With the final confrontation between the island and mainland Ea factions looming, Taren and Ian sail with Odhrán to investigate a lost colony of merfolk in the Eastern Lands. Upon their arrival, the King of Astenya welcomes them as friends. Odhrán, however, isn’t so quick to trust the descendent of the man who held him prisoner for nearly a decade, especially now that he has someone to cherish and protect—the mysterious winged boy he rescued from the depths.
Armed with the knowledge he believes will save the Ea, Taren returns to the mainland. With Ian at his side, Taren convinces Vurin that their people must unite with their island brethren before it’s too late. When Seria and his men attack, Taren must call upon the ancient power of the rune stone to protect his comrades. But using stone’s immeasurable power commands a hefty price—and Ian fears that price is Taren’s life.
Shira's latest and final book in the Ea trilogy, "Running with the Wind" is no "Transformers: Age of Extinction," let me tell you.
The other day, I was sitting on the couch and that latest Transformers movie was on, with Michael Bay's 10 million explosions and more car crashes than the Religious Right has baseless excuses against gay marriage. About 5 minutes of that and...
I. Was. BORED. To. Fucking. Tears.
So, no, "Running with the Wind" is *thankfully* nothing at all like that mindless drivel.
"Running" is smart and fun, not to mention well-written. And, *gasp*, the intricate plot actually makes sense, so I was engrossed from start to finish.
No, the majority of the book is not centered around action. Instead, the complex world building from the two previous books continues here in the third. And I was thrilled.
We learn more of not only the history of the Ea, but also some of the myths behind where both dragons (DRAGONS, people!!!) and humans originated.
This book was as fascinating as it was entertaining.
There was no fighting for fighting's sake. No drama for drama's sake. This story didn't rush, but it was still tight and painted an amazingly rich picture. One from which I couldn't pull myself away.
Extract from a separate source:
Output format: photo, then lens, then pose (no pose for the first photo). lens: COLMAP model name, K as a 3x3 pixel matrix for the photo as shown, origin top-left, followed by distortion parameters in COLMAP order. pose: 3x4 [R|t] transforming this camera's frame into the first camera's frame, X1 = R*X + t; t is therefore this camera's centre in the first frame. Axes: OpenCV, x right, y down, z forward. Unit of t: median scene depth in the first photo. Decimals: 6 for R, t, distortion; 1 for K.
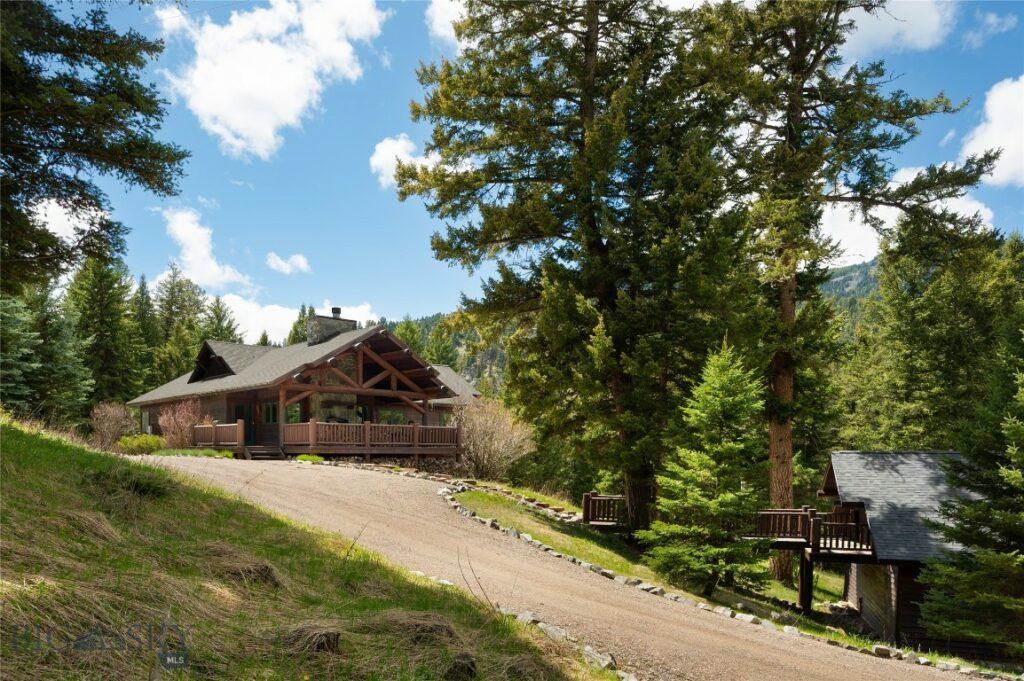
lens RADIAL K [[660.1, 0, 495.4], [0, 660.1, 402.1], [0, 0, 1]] dist [-0.002377, -0.000598]
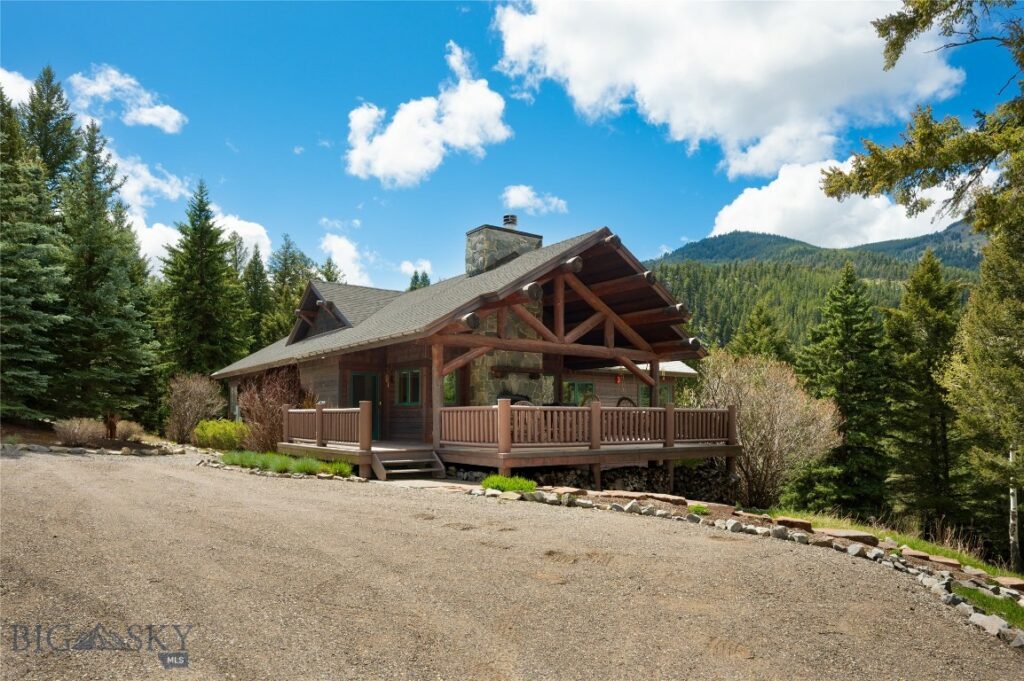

And while there were both old and new friends in the book, with the story continuing on as Taren works to rescue his people from the evil Ea Council, much of my excitement surrounded Bastian, since being found after his rebirth as a fledgling dragon at the end of the second book.
A baby dragon. What's not to love, right???
But young dragons don't stay young for very long, which leaves Odhran with conflicted feelings toward Bastian. He's first and foremost Bastian's protector, always.
But as Bastian quickly grows into a man, Odhran's internal battle isn't an easy one to reconcile, especially after having resisted love for an entire millennium.
So no spoilers, other than to say that the story is very nicely wrapped up with a very happy HEA and what, I feel, would be a great jumping off point for a book (or books?) for Bastian and Odhran.
So 5 very well-earned *you-are-thankfully*no-transformers* stars and I couldn't be happier with the way this story wrapped up.
My ARC copy of this book was provided by the publisher for a fair, unbiased review.